§ Activity
The records below hold a stretch from the line with "micrograph exhibits no" through the line with "staining in stomach"; return exactly those lines, ends included, and nothing more.

§ Data extract
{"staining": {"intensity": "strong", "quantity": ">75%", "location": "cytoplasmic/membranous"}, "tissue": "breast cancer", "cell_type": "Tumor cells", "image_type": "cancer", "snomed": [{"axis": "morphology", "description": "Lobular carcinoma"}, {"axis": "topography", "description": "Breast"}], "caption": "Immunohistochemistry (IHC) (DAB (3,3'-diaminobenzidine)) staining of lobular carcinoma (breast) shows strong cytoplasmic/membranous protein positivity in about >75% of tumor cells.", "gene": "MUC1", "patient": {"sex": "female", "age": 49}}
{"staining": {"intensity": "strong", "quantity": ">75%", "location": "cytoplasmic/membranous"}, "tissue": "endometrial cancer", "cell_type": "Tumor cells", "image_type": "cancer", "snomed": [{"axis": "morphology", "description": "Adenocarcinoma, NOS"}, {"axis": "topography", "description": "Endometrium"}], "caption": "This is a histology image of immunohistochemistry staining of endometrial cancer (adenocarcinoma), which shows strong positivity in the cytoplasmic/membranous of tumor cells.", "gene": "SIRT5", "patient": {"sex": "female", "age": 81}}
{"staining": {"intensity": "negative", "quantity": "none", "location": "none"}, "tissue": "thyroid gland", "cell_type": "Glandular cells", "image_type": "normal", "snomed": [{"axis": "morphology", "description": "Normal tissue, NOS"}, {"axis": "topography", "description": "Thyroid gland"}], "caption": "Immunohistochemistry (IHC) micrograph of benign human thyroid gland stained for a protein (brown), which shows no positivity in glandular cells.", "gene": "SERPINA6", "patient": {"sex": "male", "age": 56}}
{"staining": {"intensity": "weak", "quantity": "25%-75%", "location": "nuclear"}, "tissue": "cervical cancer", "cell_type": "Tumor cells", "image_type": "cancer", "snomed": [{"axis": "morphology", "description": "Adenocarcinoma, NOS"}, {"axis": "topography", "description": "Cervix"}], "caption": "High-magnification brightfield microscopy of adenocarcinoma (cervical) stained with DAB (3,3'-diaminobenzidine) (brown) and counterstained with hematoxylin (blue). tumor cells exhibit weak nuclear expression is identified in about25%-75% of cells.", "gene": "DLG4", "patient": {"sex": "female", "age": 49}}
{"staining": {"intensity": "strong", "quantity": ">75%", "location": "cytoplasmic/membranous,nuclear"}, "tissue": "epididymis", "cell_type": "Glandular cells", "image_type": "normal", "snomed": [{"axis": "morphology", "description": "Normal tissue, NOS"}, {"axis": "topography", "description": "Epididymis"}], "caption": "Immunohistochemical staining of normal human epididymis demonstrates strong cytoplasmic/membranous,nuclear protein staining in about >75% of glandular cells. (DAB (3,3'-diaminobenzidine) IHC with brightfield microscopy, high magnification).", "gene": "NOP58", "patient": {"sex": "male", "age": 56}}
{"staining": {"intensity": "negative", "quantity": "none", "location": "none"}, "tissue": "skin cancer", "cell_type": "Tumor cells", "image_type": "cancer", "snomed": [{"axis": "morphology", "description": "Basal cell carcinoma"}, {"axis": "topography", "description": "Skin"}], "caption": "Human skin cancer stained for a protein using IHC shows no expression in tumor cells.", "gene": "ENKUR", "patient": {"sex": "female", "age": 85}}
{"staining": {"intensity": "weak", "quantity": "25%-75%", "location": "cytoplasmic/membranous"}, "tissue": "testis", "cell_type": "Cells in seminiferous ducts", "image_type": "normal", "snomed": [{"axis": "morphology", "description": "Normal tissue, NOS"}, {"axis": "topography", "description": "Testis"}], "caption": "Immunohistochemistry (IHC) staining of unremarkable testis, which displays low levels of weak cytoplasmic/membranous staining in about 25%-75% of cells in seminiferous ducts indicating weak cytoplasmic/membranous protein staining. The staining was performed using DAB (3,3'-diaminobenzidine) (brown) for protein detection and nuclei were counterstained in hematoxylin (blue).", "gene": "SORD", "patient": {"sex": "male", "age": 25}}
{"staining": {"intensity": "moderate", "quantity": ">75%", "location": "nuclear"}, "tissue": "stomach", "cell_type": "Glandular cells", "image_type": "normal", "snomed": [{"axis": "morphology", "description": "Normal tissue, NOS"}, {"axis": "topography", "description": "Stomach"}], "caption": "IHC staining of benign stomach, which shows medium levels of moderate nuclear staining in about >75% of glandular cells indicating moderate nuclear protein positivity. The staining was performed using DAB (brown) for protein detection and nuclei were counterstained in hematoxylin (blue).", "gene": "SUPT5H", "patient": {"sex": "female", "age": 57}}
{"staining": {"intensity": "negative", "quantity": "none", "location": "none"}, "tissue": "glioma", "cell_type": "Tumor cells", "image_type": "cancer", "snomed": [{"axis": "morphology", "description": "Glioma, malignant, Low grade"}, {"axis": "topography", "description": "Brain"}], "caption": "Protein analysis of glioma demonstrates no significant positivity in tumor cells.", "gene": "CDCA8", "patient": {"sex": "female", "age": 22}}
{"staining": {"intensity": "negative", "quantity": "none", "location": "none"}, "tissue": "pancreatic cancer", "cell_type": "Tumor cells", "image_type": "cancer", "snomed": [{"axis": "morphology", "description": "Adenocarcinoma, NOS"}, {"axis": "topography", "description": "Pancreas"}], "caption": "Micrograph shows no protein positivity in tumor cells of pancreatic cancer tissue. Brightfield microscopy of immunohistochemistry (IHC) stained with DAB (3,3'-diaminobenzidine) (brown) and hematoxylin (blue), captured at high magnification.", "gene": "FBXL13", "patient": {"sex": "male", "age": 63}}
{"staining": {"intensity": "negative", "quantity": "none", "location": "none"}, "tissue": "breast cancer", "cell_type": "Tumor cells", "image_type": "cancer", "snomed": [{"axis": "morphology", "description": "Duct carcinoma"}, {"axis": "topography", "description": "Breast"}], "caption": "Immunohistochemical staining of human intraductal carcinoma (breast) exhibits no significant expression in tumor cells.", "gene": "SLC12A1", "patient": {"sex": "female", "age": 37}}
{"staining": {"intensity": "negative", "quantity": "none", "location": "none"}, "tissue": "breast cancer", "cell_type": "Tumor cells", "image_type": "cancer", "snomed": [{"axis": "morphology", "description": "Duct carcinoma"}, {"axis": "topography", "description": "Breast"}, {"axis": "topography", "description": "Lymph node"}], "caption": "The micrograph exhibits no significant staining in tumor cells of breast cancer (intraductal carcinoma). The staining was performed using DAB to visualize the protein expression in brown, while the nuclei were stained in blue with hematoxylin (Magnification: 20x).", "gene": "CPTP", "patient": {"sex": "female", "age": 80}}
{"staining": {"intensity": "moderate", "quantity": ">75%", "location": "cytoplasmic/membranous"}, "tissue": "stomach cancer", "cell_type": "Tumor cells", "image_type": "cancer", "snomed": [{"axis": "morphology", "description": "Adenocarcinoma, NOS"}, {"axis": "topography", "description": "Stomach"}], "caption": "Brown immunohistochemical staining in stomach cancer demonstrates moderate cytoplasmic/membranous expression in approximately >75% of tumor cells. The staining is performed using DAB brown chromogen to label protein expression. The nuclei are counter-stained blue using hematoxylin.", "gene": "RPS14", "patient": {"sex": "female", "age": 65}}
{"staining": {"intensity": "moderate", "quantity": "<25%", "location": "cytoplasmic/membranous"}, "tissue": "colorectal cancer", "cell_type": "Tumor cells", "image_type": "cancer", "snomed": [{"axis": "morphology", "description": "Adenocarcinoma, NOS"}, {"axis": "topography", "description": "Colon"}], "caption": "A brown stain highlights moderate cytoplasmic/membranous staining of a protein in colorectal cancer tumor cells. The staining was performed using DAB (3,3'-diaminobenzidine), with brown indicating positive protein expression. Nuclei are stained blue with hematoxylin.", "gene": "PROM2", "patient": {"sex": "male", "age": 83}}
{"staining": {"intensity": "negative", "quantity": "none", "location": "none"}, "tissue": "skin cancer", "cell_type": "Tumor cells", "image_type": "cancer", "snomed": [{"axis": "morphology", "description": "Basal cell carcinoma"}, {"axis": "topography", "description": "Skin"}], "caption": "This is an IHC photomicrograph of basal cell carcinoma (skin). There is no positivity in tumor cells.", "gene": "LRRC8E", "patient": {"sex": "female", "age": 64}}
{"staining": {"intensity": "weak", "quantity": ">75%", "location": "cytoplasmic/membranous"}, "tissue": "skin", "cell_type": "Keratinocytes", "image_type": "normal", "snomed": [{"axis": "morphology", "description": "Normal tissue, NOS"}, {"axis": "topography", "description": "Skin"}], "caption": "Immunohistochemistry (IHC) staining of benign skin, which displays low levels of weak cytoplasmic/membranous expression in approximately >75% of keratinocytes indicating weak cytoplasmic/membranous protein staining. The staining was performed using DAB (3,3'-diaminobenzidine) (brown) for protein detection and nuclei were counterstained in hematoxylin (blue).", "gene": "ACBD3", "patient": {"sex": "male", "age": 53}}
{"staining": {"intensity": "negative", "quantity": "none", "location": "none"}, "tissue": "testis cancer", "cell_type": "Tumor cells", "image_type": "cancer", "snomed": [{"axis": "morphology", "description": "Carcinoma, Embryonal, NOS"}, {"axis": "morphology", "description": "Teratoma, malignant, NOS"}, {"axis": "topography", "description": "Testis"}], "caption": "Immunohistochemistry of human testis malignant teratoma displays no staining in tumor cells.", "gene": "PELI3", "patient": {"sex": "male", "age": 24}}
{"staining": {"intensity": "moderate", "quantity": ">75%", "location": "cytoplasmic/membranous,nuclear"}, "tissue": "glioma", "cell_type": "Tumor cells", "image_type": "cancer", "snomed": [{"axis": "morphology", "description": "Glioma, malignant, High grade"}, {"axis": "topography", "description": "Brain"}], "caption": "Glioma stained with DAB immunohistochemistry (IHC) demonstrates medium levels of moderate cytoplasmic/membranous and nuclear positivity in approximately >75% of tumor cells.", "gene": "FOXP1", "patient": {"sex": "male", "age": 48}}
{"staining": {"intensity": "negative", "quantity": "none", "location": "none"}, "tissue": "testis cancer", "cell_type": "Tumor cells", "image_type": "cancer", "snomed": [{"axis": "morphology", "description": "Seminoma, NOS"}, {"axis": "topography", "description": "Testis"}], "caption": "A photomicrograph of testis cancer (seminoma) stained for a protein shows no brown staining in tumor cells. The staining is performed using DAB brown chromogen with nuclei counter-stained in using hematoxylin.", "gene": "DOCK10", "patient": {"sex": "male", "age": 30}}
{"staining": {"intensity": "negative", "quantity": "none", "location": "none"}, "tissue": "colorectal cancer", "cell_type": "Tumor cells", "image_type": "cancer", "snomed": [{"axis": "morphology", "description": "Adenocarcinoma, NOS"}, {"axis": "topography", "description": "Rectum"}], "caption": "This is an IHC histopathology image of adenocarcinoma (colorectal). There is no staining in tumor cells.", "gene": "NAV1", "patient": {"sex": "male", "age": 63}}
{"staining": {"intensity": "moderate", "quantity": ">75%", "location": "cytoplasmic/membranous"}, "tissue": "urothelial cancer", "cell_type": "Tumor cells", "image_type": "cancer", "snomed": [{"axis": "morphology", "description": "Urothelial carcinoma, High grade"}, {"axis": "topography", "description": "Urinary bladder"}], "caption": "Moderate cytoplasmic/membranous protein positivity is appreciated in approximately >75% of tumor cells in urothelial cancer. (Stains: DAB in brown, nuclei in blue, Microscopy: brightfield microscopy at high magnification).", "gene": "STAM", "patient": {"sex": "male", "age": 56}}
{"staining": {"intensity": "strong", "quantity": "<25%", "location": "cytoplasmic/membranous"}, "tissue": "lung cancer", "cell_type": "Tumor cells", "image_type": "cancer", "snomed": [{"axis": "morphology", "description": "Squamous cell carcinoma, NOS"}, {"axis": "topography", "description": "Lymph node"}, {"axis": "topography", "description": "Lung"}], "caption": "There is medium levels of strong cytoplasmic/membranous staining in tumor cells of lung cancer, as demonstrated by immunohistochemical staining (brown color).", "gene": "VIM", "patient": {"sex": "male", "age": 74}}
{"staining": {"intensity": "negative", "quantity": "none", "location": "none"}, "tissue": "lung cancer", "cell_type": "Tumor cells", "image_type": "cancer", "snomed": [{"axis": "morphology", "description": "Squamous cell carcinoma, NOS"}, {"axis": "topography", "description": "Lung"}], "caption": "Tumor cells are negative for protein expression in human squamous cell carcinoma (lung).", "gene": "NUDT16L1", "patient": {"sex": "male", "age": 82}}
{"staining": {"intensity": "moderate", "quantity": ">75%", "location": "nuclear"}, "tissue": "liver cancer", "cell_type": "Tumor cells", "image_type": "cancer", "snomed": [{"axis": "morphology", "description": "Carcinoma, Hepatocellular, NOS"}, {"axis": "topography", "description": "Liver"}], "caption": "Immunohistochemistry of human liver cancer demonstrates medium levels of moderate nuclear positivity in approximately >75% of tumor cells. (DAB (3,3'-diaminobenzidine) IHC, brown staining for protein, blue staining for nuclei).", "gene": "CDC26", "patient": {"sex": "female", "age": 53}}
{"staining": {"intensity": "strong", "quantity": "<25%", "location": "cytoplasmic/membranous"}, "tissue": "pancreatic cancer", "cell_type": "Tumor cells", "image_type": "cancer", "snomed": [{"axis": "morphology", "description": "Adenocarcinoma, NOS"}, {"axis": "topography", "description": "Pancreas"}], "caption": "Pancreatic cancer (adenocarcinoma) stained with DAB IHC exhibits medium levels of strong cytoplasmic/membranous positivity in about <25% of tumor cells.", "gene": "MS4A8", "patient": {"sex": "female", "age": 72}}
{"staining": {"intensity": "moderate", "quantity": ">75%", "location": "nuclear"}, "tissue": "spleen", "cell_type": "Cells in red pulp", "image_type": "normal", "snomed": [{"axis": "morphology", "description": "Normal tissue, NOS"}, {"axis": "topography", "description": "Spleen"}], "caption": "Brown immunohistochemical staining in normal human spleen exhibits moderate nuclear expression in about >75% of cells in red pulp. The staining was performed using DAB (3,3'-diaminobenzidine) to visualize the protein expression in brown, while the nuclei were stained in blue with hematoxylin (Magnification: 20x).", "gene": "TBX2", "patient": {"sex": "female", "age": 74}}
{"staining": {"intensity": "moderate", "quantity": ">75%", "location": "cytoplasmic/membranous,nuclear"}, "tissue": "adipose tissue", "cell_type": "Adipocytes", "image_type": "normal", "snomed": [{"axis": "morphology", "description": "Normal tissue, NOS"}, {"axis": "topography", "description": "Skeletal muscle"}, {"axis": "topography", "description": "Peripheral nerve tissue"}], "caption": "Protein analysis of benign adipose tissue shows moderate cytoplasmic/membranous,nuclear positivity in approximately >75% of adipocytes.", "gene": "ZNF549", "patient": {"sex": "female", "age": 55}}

§ Your solution
{"staining": {"intensity": "negative", "quantity": "none", "location": "none"}, "tissue": "breast cancer", "cell_type": "Tumor cells", "image_type": "cancer", "snomed": [{"axis": "morphology", "description": "Duct carcinoma"}, {"axis": "topography", "description": "Breast"}, {"axis": "topography", "description": "Lymph node"}], "caption": "The micrograph exhibits no significant staining in tumor cells of breast cancer (intraductal carcinoma). The staining was performed using DAB to visualize the protein expression in brown, while the nuclei were stained in blue with hematoxylin (Magnification: 20x).", "gene": "CPTP", "patient": {"sex": "female", "age": 80}}
{"staining": {"intensity": "moderate", "quantity": ">75%", "location": "cytoplasmic/membranous"}, "tissue": "stomach cancer", "cell_type": "Tumor cells", "image_type": "cancer", "snomed": [{"axis": "morphology", "description": "Adenocarcinoma, NOS"}, {"axis": "topography", "description": "Stomach"}], "caption": "Brown immunohistochemical staining in stomach cancer demonstrates moderate cytoplasmic/membranous expression in approximately >75% of tumor cells. The staining is performed using DAB brown chromogen to label protein expression. The nuclei are counter-stained blue using hematoxylin.", "gene": "RPS14", "patient": {"sex": "female", "age": 65}}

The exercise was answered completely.